Instructions for the task = Duplicate every line of the following items, keeping each character, space, and line break unchanged.

(Saved data entries)
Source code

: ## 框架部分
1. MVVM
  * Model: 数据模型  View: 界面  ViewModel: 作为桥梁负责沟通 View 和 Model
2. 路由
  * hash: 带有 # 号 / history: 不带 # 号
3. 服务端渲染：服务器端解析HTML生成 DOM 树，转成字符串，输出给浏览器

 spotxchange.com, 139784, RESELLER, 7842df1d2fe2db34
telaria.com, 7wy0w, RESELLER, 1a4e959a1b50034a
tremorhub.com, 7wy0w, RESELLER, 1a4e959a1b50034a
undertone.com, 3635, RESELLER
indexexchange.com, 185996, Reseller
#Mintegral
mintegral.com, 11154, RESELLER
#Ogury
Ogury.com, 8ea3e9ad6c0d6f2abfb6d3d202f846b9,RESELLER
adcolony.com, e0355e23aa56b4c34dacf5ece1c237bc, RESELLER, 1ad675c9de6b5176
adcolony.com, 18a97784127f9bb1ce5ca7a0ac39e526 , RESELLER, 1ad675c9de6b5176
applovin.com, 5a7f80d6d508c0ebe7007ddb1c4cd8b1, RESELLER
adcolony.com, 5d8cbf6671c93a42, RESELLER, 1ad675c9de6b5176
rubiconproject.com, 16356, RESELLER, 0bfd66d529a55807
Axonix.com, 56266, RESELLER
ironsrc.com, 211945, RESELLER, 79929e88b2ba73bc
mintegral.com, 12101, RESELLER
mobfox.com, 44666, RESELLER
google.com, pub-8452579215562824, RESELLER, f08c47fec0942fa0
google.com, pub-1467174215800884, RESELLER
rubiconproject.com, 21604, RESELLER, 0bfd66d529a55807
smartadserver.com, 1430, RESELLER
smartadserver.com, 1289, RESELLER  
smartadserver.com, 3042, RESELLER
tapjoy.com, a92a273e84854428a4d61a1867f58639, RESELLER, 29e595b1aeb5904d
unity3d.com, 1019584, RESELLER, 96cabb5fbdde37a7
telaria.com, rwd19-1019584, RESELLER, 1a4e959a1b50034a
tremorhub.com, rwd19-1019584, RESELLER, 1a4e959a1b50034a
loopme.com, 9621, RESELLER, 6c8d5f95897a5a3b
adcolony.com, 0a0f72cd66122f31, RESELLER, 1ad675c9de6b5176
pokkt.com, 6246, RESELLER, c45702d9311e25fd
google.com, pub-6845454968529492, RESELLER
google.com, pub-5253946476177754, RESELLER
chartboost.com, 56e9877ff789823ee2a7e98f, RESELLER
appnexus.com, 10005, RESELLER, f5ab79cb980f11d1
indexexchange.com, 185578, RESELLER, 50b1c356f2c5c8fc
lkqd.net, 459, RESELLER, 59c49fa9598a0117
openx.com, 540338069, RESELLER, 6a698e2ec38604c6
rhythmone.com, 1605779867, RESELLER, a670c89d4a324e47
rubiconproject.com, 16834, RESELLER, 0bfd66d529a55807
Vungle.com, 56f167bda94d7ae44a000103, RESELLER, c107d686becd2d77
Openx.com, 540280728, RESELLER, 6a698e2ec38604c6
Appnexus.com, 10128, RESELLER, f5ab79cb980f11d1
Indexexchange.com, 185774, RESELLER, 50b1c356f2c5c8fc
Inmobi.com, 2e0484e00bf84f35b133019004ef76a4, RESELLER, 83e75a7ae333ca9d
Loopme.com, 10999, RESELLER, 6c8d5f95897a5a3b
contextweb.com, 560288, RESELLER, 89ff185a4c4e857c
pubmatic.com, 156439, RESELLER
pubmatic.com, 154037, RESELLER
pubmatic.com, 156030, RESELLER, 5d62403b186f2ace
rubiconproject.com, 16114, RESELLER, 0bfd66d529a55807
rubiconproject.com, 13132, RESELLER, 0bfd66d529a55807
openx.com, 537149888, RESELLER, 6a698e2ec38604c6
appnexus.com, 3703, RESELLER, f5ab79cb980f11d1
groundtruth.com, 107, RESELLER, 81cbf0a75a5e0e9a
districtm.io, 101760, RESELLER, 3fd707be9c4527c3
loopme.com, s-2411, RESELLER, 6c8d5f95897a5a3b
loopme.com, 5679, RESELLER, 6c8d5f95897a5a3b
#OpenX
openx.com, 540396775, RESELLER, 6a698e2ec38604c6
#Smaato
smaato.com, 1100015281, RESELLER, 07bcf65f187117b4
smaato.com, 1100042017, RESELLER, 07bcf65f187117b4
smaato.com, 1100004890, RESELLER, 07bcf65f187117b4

Response below =
Source code

: ## 框架部分
1. MVVM
  * Model: 数据模型  View: 界面  ViewModel: 作为桥梁负责沟通 View 和 Model
2. 路由
  * hash: 带有 # 号 / history: 不带 # 号
3. 服务端渲染：服务器端解析HTML生成 DOM 树，转成字符串，输出给浏览器

 spotxchange.com, 139784, RESELLER, 7842df1d2fe2db34
telaria.com, 7wy0w, RESELLER, 1a4e959a1b50034a
tremorhub.com, 7wy0w, RESELLER, 1a4e959a1b50034a
undertone.com, 3635, RESELLER
indexexchange.com, 185996, Reseller
#Mintegral
mintegral.com, 11154, RESELLER
#Ogury
Ogury.com, 8ea3e9ad6c0d6f2abfb6d3d202f846b9,RESELLER
adcolony.com, e0355e23aa56b4c34dacf5ece1c237bc, RESELLER, 1ad675c9de6b5176
adcolony.com, 18a97784127f9bb1ce5ca7a0ac39e526 , RESELLER, 1ad675c9de6b5176
applovin.com, 5a7f80d6d508c0ebe7007ddb1c4cd8b1, RESELLER
adcolony.com, 5d8cbf6671c93a42, RESELLER, 1ad675c9de6b5176
rubiconproject.com, 16356, RESELLER, 0bfd66d529a55807
Axonix.com, 56266, RESELLER
ironsrc.com, 211945, RESELLER, 79929e88b2ba73bc
mintegral.com, 12101, RESELLER
mobfox.com, 44666, RESELLER
google.com, pub-8452579215562824, RESELLER, f08c47fec0942fa0
google.com, pub-1467174215800884, RESELLER
rubiconproject.com, 21604, RESELLER, 0bfd66d529a55807
smartadserver.com, 1430, RESELLER
smartadserver.com, 1289, RESELLER  
smartadserver.com, 3042, RESELLER
tapjoy.com, a92a273e84854428a4d61a1867f58639, RESELLER, 29e595b1aeb5904d
unity3d.com, 1019584, RESELLER, 96cabb5fbdde37a7
telaria.com, rwd19-1019584, RESELLER, 1a4e959a1b50034a
tremorhub.com, rwd19-1019584, RESELLER, 1a4e959a1b50034a
loopme.com, 9621, RESELLER, 6c8d5f95897a5a3b
adcolony.com, 0a0f72cd66122f31, RESELLER, 1ad675c9de6b5176
pokkt.com, 6246, RESELLER, c45702d9311e25fd
google.com, pub-6845454968529492, RESELLER
google.com, pub-5253946476177754, RESELLER
chartboost.com, 56e9877ff789823ee2a7e98f, RESELLER
appnexus.com, 10005, RESELLER, f5ab79cb980f11d1
indexexchange.com, 185578, RESELLER, 50b1c356f2c5c8fc
lkqd.net, 459, RESELLER, 59c49fa9598a0117
openx.com, 540338069, RESELLER, 6a698e2ec38604c6
rhythmone.com, 1605779867, RESELLER, a670c89d4a324e47
rubiconproject.com, 16834, RESELLER, 0bfd66d529a55807
Vungle.com, 56f167bda94d7ae44a000103, RESELLER, c107d686becd2d77
Openx.com, 540280728, RESELLER, 6a698e2ec38604c6
Appnexus.com, 10128, RESELLER, f5ab79cb980f11d1
Indexexchange.com, 185774, RESELLER, 50b1c356f2c5c8fc
Inmobi.com, 2e0484e00bf84f35b133019004ef76a4, RESELLER, 83e75a7ae333ca9d
Loopme.com, 10999, RESELLER, 6c8d5f95897a5a3b
contextweb.com, 560288, RESELLER, 89ff185a4c4e857c
pubmatic.com, 156439, RESELLER
pubmatic.com, 154037, RESELLER
pubmatic.com, 156030, RESELLER, 5d62403b186f2ace
rubiconproject.com, 16114, RESELLER, 0bfd66d529a55807
rubiconproject.com, 13132, RESELLER, 0bfd66d529a55807
openx.com, 537149888, RESELLER, 6a698e2ec38604c6
appnexus.com, 3703, RESELLER, f5ab79cb980f11d1
groundtruth.com, 107, RESELLER, 81cbf0a75a5e0e9a
districtm.io, 101760, RESELLER, 3fd707be9c4527c3
loopme.com, s-2411, RESELLER, 6c8d5f95897a5a3b
loopme.com, 5679, RESELLER, 6c8d5f95897a5a3b
#OpenX
openx.com, 540396775, RESELLER, 6a698e2ec38604c6
#Smaato
smaato.com, 1100015281, RESELLER, 07bcf65f187117b4
smaato.com, 1100042017, RESELLER, 07bcf65f187117b4
smaato.com, 1100004890, RESELLER, 07bcf65f187117b4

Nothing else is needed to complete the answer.